A Gulf Coast accountant might earn 20% less than a Miami-based colleague.
Business specialists in Fort Myers may be making 80 cents on the dollar compared to their professional counterparts on the other end of Alligator Alley, suggests one California-based research firm.
The 2011 Salary Guide recently published by Robert Half International offers job-specific salary information based on nationwide trends, providing range estimates for positions such as chief financial officer. The goal is to provide hiring managers with a starting point for negotiations in the midst of an incredibly competitive hiring environment.
But what Gulf Coast residents may find more interesting than those range estimates are the market adjustment indices the report provides.
Researchers used data from the U.S. Department of Labor to produce an adjustment index for many of the nation's unique geographic markets. Each index can be used to create a more regionally sensitive estimate; for example, the report's adjustment index for Phoenix of 105 suggests salaried employees there can expect to earn 5% more than the national average.

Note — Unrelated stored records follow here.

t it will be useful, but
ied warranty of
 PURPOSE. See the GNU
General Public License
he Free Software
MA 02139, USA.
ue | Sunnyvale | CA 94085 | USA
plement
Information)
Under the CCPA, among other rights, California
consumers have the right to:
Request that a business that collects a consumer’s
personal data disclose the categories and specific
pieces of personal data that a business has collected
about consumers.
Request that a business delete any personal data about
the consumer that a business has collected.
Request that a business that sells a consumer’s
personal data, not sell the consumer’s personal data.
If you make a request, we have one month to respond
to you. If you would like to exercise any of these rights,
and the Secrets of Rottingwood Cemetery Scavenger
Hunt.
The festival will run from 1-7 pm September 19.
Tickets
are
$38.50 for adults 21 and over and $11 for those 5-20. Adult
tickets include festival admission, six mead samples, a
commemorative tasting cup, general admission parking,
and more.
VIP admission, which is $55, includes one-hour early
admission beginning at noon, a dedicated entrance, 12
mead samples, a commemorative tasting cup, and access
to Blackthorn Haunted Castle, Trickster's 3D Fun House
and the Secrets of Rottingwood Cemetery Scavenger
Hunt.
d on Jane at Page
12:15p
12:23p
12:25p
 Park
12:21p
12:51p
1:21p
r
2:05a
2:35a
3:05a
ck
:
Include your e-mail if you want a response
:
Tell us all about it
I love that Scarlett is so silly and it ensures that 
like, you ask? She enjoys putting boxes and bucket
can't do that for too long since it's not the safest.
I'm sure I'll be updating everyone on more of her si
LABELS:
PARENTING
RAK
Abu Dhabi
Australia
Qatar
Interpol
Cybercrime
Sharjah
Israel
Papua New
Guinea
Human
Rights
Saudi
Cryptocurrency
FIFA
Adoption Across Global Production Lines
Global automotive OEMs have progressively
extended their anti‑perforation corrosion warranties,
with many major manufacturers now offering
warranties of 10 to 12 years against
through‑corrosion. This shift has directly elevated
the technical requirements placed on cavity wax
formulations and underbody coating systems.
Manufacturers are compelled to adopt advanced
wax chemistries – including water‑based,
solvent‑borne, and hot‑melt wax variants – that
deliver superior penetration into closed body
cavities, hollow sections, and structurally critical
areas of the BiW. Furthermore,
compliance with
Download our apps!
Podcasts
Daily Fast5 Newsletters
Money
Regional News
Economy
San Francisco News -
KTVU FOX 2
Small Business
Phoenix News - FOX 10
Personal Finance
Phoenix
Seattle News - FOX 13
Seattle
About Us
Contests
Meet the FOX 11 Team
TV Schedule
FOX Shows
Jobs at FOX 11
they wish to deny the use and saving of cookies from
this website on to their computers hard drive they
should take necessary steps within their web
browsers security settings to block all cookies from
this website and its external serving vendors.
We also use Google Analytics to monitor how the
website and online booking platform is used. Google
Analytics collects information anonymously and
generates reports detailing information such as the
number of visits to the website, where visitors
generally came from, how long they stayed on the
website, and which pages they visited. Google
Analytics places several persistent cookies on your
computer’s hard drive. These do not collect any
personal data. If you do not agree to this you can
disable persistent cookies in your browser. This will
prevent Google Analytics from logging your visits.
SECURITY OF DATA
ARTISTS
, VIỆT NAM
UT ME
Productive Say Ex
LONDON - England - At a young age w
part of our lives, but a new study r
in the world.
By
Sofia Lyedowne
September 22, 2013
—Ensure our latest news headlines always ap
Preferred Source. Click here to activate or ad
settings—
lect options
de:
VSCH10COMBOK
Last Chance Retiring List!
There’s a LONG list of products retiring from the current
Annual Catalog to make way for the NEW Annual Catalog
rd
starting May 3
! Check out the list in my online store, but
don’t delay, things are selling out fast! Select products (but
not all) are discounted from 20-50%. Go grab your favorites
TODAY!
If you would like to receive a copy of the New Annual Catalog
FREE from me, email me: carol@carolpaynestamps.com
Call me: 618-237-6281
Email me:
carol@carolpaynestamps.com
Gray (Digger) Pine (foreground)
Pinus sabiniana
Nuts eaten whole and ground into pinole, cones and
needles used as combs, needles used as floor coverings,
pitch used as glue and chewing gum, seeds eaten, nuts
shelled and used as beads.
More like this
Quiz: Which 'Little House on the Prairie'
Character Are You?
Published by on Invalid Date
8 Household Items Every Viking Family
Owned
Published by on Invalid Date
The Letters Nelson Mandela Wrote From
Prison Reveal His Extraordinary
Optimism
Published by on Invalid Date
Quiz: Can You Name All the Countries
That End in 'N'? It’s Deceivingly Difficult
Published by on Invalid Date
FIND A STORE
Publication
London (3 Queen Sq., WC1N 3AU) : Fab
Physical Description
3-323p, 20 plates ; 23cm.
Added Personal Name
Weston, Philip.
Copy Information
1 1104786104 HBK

The two numbers provided for Gulf Coast markets are both below average. According to the report, Fort Myers employees earn 87.6% of the national average, while Tampa and St. Petersburg workers bring in 94%. Compare that to Miami/Fort Lauderdale market, which pays its employees 110% of the national average.
Jacksonville employees earn 94.5% of the national average for a given occupation, the report estimates, while Orlando workers earn 101%.